> EXERCISE INPUT
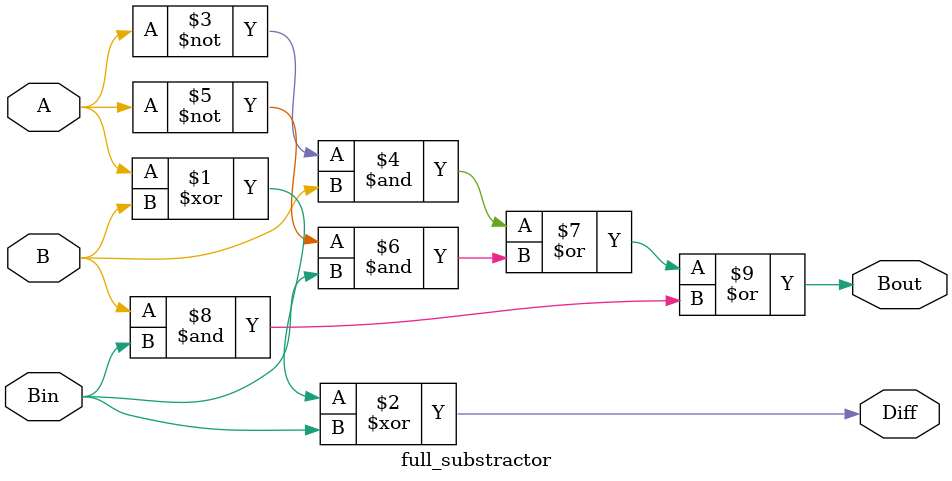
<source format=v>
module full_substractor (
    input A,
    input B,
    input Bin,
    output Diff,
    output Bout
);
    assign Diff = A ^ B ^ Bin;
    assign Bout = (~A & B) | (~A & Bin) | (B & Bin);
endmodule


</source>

> TASK DIRECTIONS
Every line above that holds the word "Bout" needs to be copied.

> WRITTEN REPLY
    output Bout
    assign Bout = (~A & B) | (~A & Bin) | (B & Bin);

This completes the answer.